You appear to believe that the determined outcome of reasoning isn't related to the thing being reasoned about. Why would you assume that?
What does free will have to do with accurate reasoning? That is, if you can even describe how free will works.
~~ Paul
"The
determined outcome of reasoning. . . . .," sounds an awful lot like: "We will hang you after your fair trail."
(Or am I missing something? God knows I constantly doubt myself when discussing complex issues and a thing that might seem axiomatic to educated people, sometimes flies over my head.)
How can you arrive at a balanced decision between two competing alternatives, if you are certain there is only one pre-determined outcome available? What exactly is going on in your mind when you deliberate between the truth or falseness of a proposition. . . . . What is happening in that internal dialog when you begin with doubt and ignorance, and eventually end with a resolution? Do you patiently wait until the pre-determined light bulb goes off. . . . ? Or do you go through the motions of a mock deliberation, knowing all along that you will make the one decision you are capable of, the decision that your environment and your subconscious is fated to select ? To me, that doesn't sound like accurate reasoning - it sounds like simple discovery, or computation. I think proper 'reasoning' requires a multitude of open-ended decisions all along the way, from the very moment you choose to enter the conflict.
If you take me to dinner, and the waitress asks, "Hamburger or Fish ?", then I have to make a decision. Maybe I like both today, so I really don't care, and I just pick one for the hell of it. This is not reasoning, this is random, and has nothing to do with free will - (but it's still a decision that was not pre-determined.)
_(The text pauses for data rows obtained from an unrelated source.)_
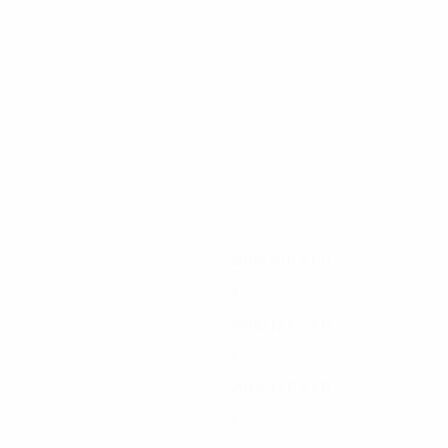
37
36
Safari
Streller
2019/20
P
V
E
D
Tercera fase de clasificación
4
1
0
3
2016/17
P
V
E
D
Fase de grupos
6
0
2
4
2012/13
P
V
E
D
Play-offs
6
3
1
2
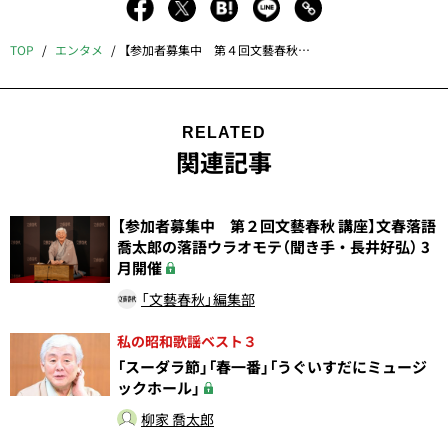
TOP
エンタメ
【参加者募集中 第４回文藝春秋 講座】文春落語 喬太郎と大師匠五代目小さん（聞き手・長井好弘） 5月開催
RELATED
関連記事
【参加者募集中 第２回文藝春秋 講座】文春落語
喬太郎の落語ウラオモテ（聞き手・長井好弘） 3
月開催
「文藝春秋」編集部
私の昭和歌謡ベスト３
「スーダラ節」「春一番」「うぐいすだにミュージ
ックホール」
柳家 喬太郎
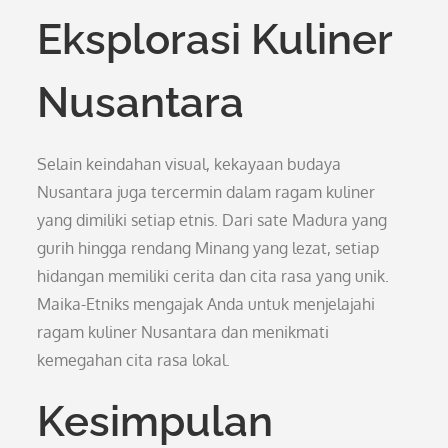
Eksplorasi Kuliner
Nusantara
Selain keindahan visual, kekayaan budaya
Nusantara juga tercermin dalam ragam kuliner
yang dimiliki setiap etnis. Dari sate Madura yang
gurih hingga rendang Minang yang lezat, setiap
hidangan memiliki cerita dan cita rasa yang unik.
Maika-Etniks mengajak Anda untuk menjelajahi
ragam kuliner Nusantara dan menikmati
kemegahan cita rasa lokal.
Kesimpulan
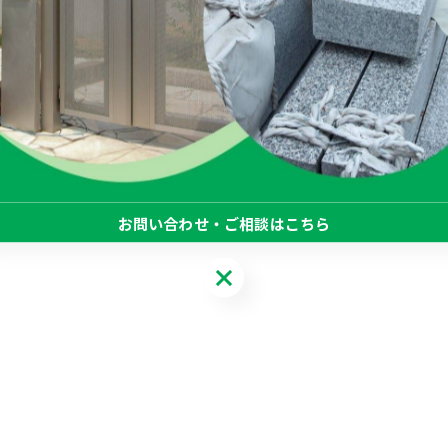
お問い合わせ・ご相談はこちら
お問い合わせ・ご相談はこちら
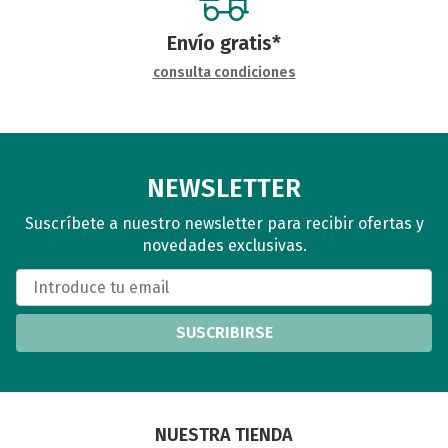
Envío gratis*
consulta condiciones
NEWSLETTER
Suscríbete a nuestro newsletter para recibir ofertas y
novedades exclusivas.
SUSCRIBIRSE
NUESTRA TIENDA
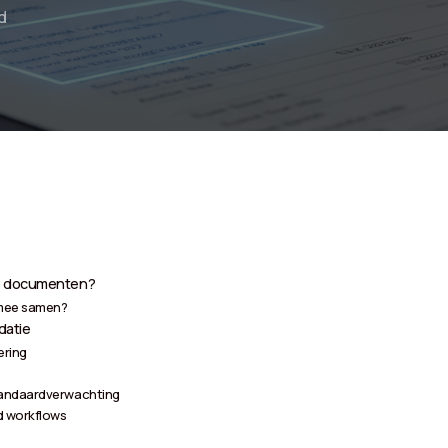
d
 op documenten?
rmee samen?
datie
ering
tandaardverwachting
d workflows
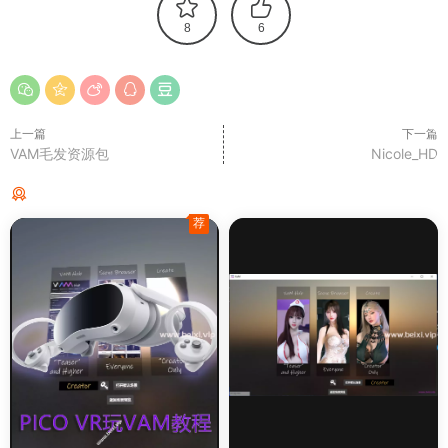
8
6
上一篇
下一篇
VAM毛发资源包
Nicole_HD
猜你喜欢
荐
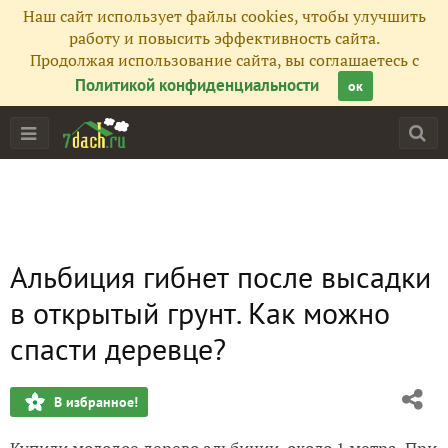
Наш сайт использует файлы cookies, чтобы улучшить
работу и повысить эффективность сайта.
Продолжая использование сайта, вы соглашаетесь с
Политикой конфиденциальности
ок
Альбиция гибнет после высадки
в открытый грунт. Как можно
спасти деревце?
В избранное!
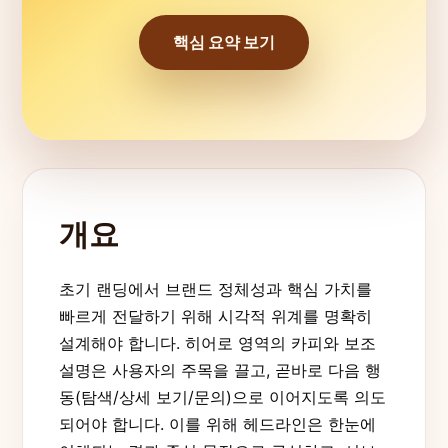
핵심 요약 보기
개요
초기 랜딩에서 브랜드 정체성과 핵심 가치를
빠르게 전달하기 위해 시각적 위계를 명확히
설계해야 합니다. 히어로 영역의 카피와 보조
설명은 사용자의 주목을 끌고, 곧바로 다음 행
동(탐색/상세 보기/문의)으로 이어지도록 의도
되어야 합니다. 이를 위해 헤드라인은 한눈에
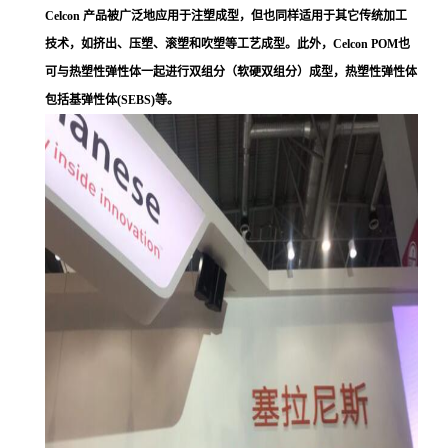
Celcon 产品被广泛地应用于注塑成型，但也同样适用于其它传统加工
技术，如挤出、压塑、滚塑和吹塑等工艺成型。此外，Celcon POM也
可与热塑性弹性体一起进行双组分（软硬双组分）成型，热塑性弹性体
包括基弹性体(SEBS)等。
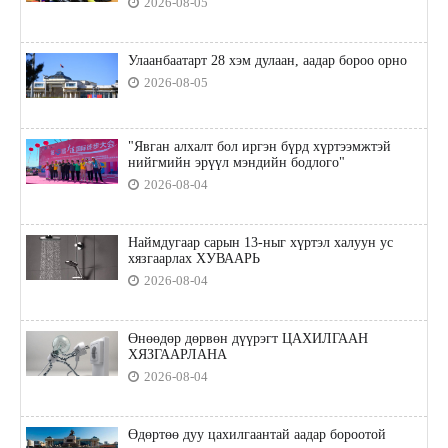
2026-08-05
Улаанбаатарт 28 хэм дулаан, аадар бороо орно
2026-08-05
"Явган алхалт бол иргэн бүрд хүртээмжтэй
нийгмийн эрүүл мэндийн бодлого"
2026-08-04
Наймдугаар сарын 13-ныг хүртэл халуун ус
хязгаарлах ХУВААРЬ
2026-08-04
Өнөөдөр дөрвөн дүүрэгт ЦАХИЛГААН
ХЯЗГААРЛАНА
2026-08-04
Өдөртөө дуу цахилгаантай аадар бороотой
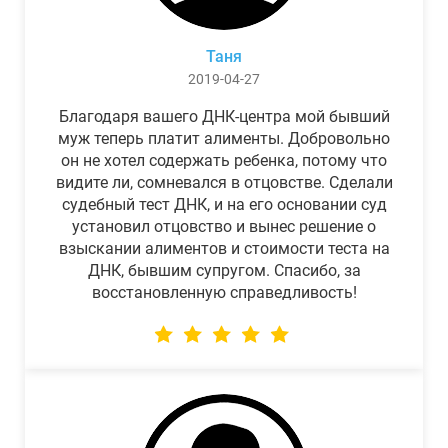
Таня
2019-04-27
Благодаря вашего ДНК-центра мой бывший
муж теперь платит алименты. Добровольно
он не хотел содержать ребенка, потому что
видите ли, сомневался в отцовстве. Сделали
судебный тест ДНК, и на его основании суд
установил отцовство и вынес решение о
взыскании алиментов и стоимости теста на
ДНК, бывшим супругом. Спасибо, за
восстановленную справедливость!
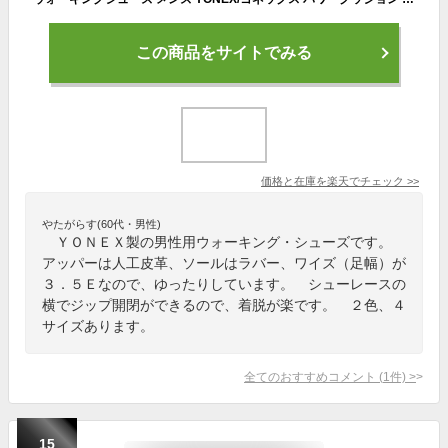
この商品をサイトでみる
価格と在庫を
楽天
でチェック
>>
やたがらす(60代・男性)
ＹＯＮＥＸ製の男性用ウォーキング・シューズです。
アッパーは人工皮革、ソールはラバー、ワイズ（足幅）が
３．５Ｅなので、ゆったりしています。 シューレースの
横でジップ開閉ができるので、着脱が楽です。 ２色、４
サイズあります。
全てのおすすめコメント
(
1
件)
>
15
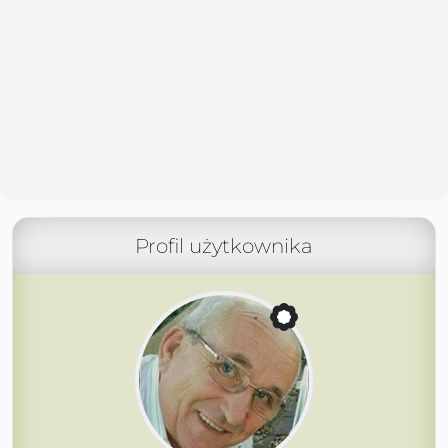
Profil użytkownika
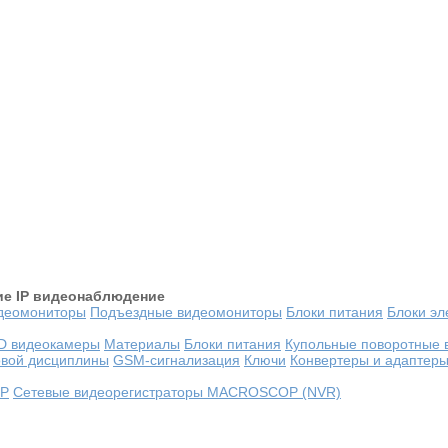
ие
IP видеонаблюдение
деомониторы
Подъездные видеомониторы
Блоки питания
Блоки эл
D видеокамеры
Материалы
Блоки питания
Купольные поворотные 
овой дисциплины
GSM-сигнализация
Ключи
Конвертеры и адаптер
OP
Сетевые видеорегистраторы MACROSCOP (NVR)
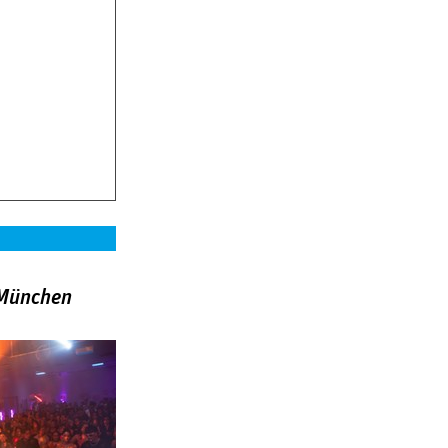
»München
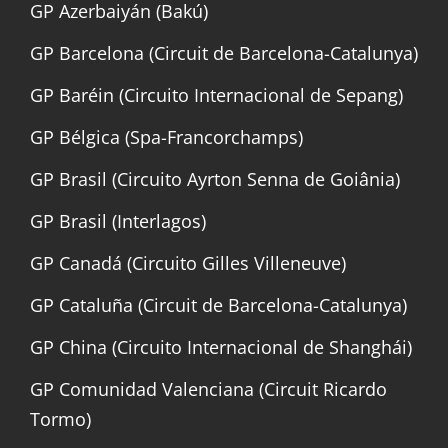
GP Azerbaiyán (Bakú)
GP Barcelona (Circuit de Barcelona-Catalunya)
GP Baréin (Circuito Internacional de Sepang)
GP Bélgica (Spa-Francorchamps)
GP Brasil (Circuito Ayrton Senna de Goiânia)
GP Brasil (Interlagos)
GP Canadá (Circuito Gilles Villeneuve)
GP Cataluña (Circuit de Barcelona-Catalunya)
GP China (Circuito Internacional de Shanghái)
GP Comunidad Valenciana (Circuit Ricardo
Tormo)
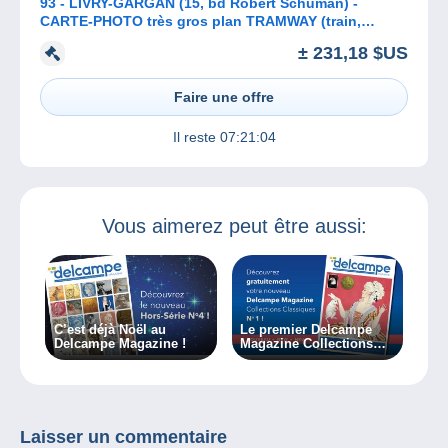
93 - LIVRY-GARGAN (15, bd Robert Schuman) -
CARTE-PHOTO très gros plan TRAMWAY (train,
locomotive) devant TERMINUS-HÔTEL
± 231,18 $US
Faire une offre
Il reste
07:21:04
Vous aimerez peut être aussi:
C’est déjà Noël au
Le premier Delcampe
Delcampe Magazine !
Magazine Collections
Classiques est à votre
disposition !
Laisser un commentaire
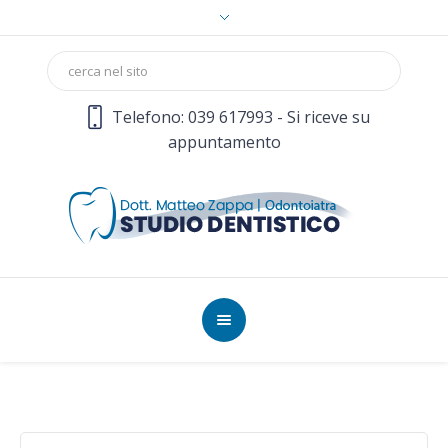
Telefono: 039 617993 - Si riceve su
appuntamento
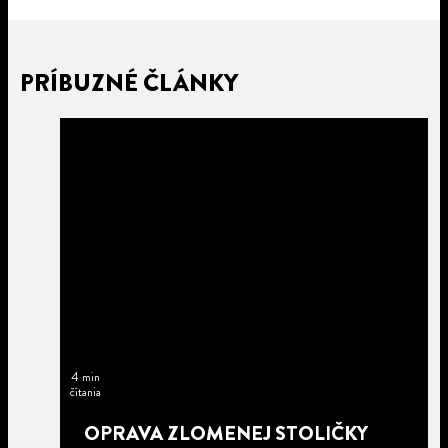
PRÍBUZNÉ ČLÁNKY
4 min
čítania
OPRAVA ZLOMENEJ STOLIČKY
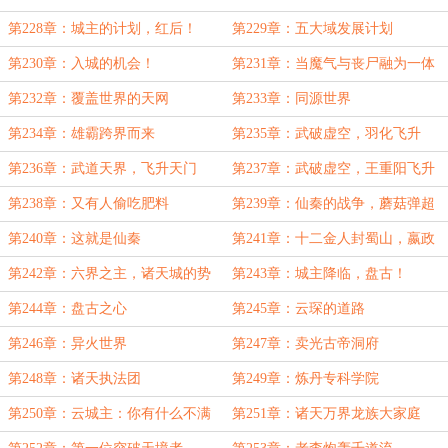
世界
第228章：城主的计划，红后！
第229章：五大域发展计划
第230章：入城的机会！
第231章：当魔气与丧尸融为一体
第232章：覆盖世界的天网
第233章：同源世界
第234章：雄霸跨界而来
第235章：武破虚空，羽化飞升
第236章：武道天界，飞升天门
第237章：武破虚空，王重阳飞升
第238章：又有人偷吃肥料
第239章：仙秦的战争，蘑菇弹超
度大法
第240章：这就是仙秦
第241章：十二金人封蜀山，嬴政
降临
第242章：六界之主，诸天城的势
第243章：城主降临，盘古！
力雏形
第244章：盘古之心
第245章：云琛的道路
第246章：异火世界
第247章：卖光古帝洞府
第248章：诸天执法团
第249章：炼丹专科学院
第250章：云城主：你有什么不满
第251章：诸天万界龙族大家庭
吗？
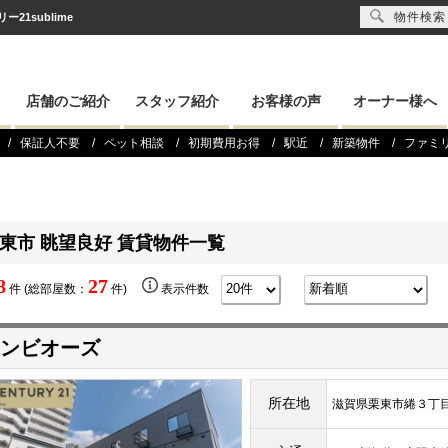
物件検索
1sublime
店舗のご紹介
スタッフ紹介
お客様の声
オーナー様へ
保証人不要
ペット相談
初期費用お得
駅近
新築物件
ファミ
東市 眺望良好 賃貸物件一覧
8
27
件 (総部屋数：
件)
表示件数
ンビオーズ
所在地
滋賀県栗東市綣３丁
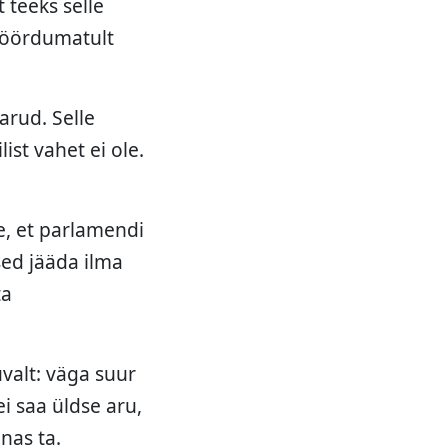
 teeks selle
 pöördumatult
arud. Selle
ist vahet ei ole.
e, et parlamendi
ed jääda ilma
ta
valt: väga suur
ei saa üldse aru,
nas ta.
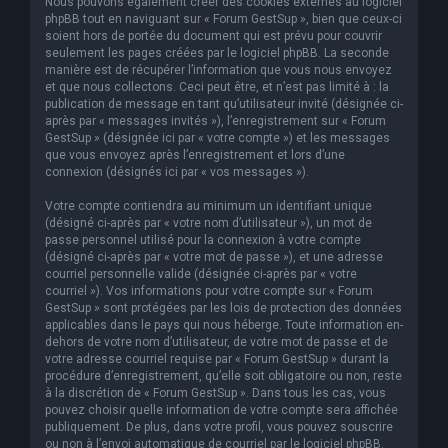
Nous pouvons également créer des cookies externes au logiciel
phpBB tout en naviguant sur « Forum GestSup », bien que ceux-ci
soient hors de portée du document qui est prévu pour couvrir
seulement les pages créées par le logiciel phpBB. La seconde
manière est de récupérer l’information que vous nous envoyez
et que nous collectons. Ceci peut être, et n’est pas limité à : la
publication de message en tant qu’utilisateur invité (désignée ci-
après par « messages invités »), l’enregistrement sur « Forum
GestSup » (désignée ici par « votre compte ») et les messages
que vous envoyez après l’enregistrement et lors d’une
connexion (désignés ici par « vos messages »).
Votre compte contiendra au minimum un identifiant unique
(désigné ci-après par « votre nom d’utilisateur »), un mot de
passe personnel utilisé pour la connexion à votre compte
(désigné ci-après par « votre mot de passe »), et une adresse
courriel personnelle valide (désignée ci-après par « votre
courriel »). Vos informations pour votre compte sur « Forum
GestSup » sont protégées par les lois de protection des données
applicables dans le pays qui nous héberge. Toute information en-
dehors de votre nom d’utilisateur, de votre mot de passe et de
votre adresse courriel requise par « Forum GestSup » durant la
procédure d’enregistrement, qu’elle soit obligatoire ou non, reste
à la discrétion de « Forum GestSup ». Dans tous les cas, vous
pouvez choisir quelle information de votre compte sera affichée
publiquement. De plus, dans votre profil, vous pouvez souscrire
ou non à l’envoi automatique de courriel par le logiciel phpBB.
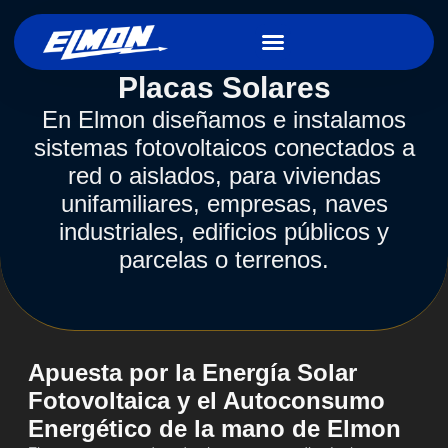
Placas Solares
En Elmon diseñamos e instalamos
sistemas fotovoltaicos conectados a
red o aislados, para viviendas
unifamiliares, empresas, naves
industriales, edificios públicos y
parcelas o terrenos.
Apuesta por la Energía Solar
Fotovoltaica y el Autoconsumo
Energético de la mano de Elmon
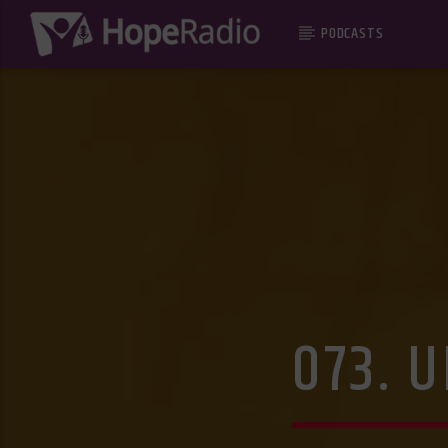
PODCASTS
073. 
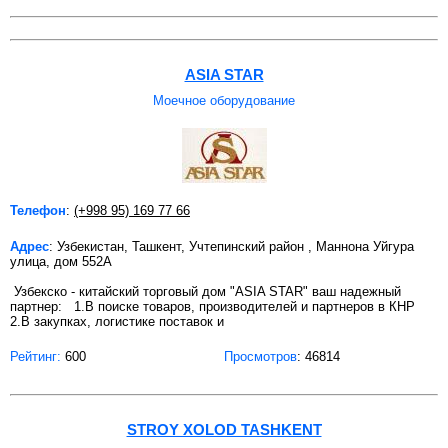
ASIA STAR
Моечное оборудование
Телефон
:
(+998 95) 169 77 66
Адрес
: Узбекистан, Ташкент, Учтепинский район , Маннона Уйгура
улица, дом 552А
Узбекско - китайский торговый дом "ASIA STAR" ваш надежный
партнер: 1.В поиске товаров, производителей и партнеров в КНР
2.В закупках, логистике поставок и
Рейтинг:
600
Просмотров
: 46814
STROY XOLOD TASHKENT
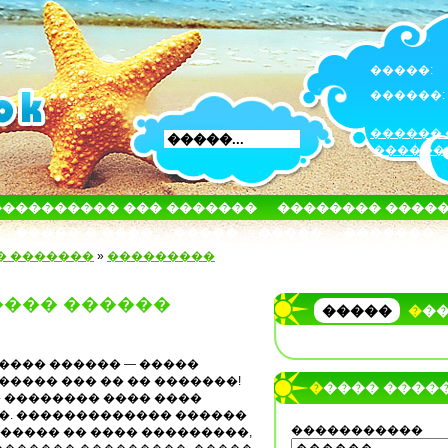
�����:
������:
������ 
������
���������� ��� �������
�������� ����
����� � ����
�����
�����
�������
� �������
»
���������
���� ������
�����
��
���� ������ — �����
���� ��� �� �� �������!
����� ����
 �������� ���� ����
�. ������������� ������
�����������
 �������� �� ���� ���������,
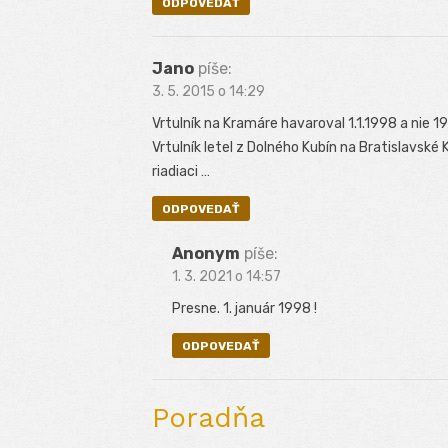
ODPOVEDAŤ
Jano
píše:
3. 5. 2015 o 14:29
Vrtulník na Kramáre havaroval 1.1.1998 a nie 1
Vrtulník letel z Dolného Kubín na Bratislavsk
riadiaci …
ODPOVEDAŤ
Anonym
píše:
1. 3. 2021 o 14:57
Presne. 1. január 1998 !
ODPOVEDAŤ
Poradňa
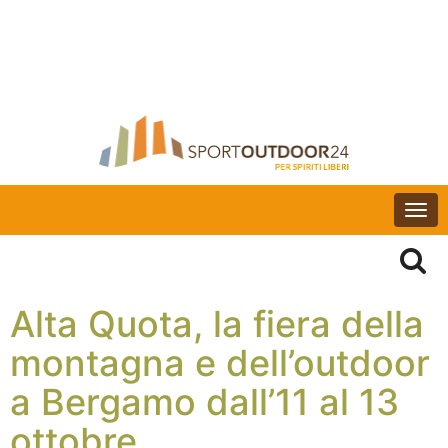
Togg
navi
Alta Quota, la fiera della
montagna e dell’outdoor
a Bergamo dall’11 al 13
ottobre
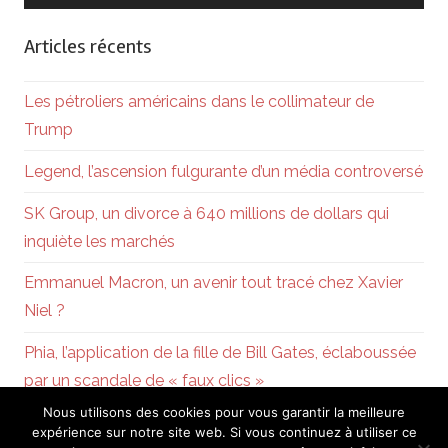
Articles récents
Les pétroliers américains dans le collimateur de
Trump
Legend, l’ascension fulgurante d’un média controversé
SK Group, un divorce à 640 millions de dollars qui
inquiète les marchés
Emmanuel Macron, un avenir tout tracé chez Xavier
Niel ?
Phia, l’application de la fille de Bill Gates, éclaboussée
par un scandale de « faux clics »
Nous utilisons des cookies pour vous garantir la meilleure
expérience sur notre site web. Si vous continuez à utiliser ce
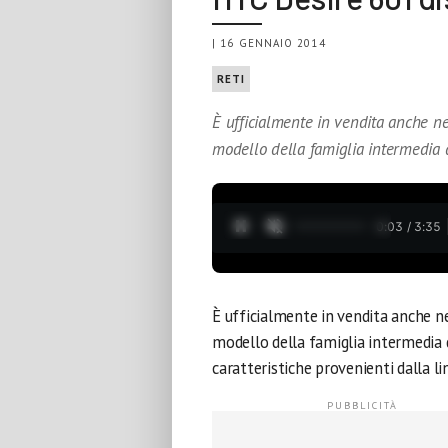
| 16 GENNAIO 2014
RETI
È ufficialmente in vendita anche n
modello della famiglia intermedia
0:04 / 3:35
È ufficialmente in vendita anche n
modello della famiglia intermedia
caratteristiche provenienti dalla li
If you suggest that the fish is cheaper than the hamburger, and I should "think about it," then I will have to engage my reasoning. I'll have to ask myself : Which is healthier, which is quicker to cook, have I had hamburger already today, which is more culturally conscious, is this place famous for its fish, is Paul just being cheap........and on and on
It is true, you know, that every last one of these factors will be severely influenced by my past experiences, my education, my social awareness, allergies, taste, -- an almost infinite catalog of memories; and most of these factors will be handled mechanically, as in discovery, or computation. But the SUM TOTAL of these factors under consideration RIGHT NOW - has never ever been encountered before in the history of the universe. We could go to the same café, a hundred more times, and every last time, would be uniquely different. And so the factors in my final decision will also always be different. If you consider each factor as being worth, say, 10 points for hamburger and 10 points for fish, AND you knew ahead of time WHICH factors I was going to include THIS TIME, and which factors I was going to ignore, then you could guess with a certain probability what I was going to choose, based on past choices. . . . . But this isn't the past. This is an entirely new choice. Maybe fish was at 98 percent and then the next table orders a burger and the delicious aroma just overwhelms me.
I realize this is not 'libertarian free-will,' but I don't know anyone who argues in favor of that, anyway (except a few libertarians) But it isn't completely random, either. And it doesn't reject the notion that a determined cause will have a determined effect. Rather, I suggest that an adult human mind prior to decision making is home to a host of factors, all of which may be determined in one way or another, but the polymorphic assembly of these factors is a unique beast whose nature cannot be determined before the fact. And you cannot expect a pre-determined decision, based on an undetermined cause.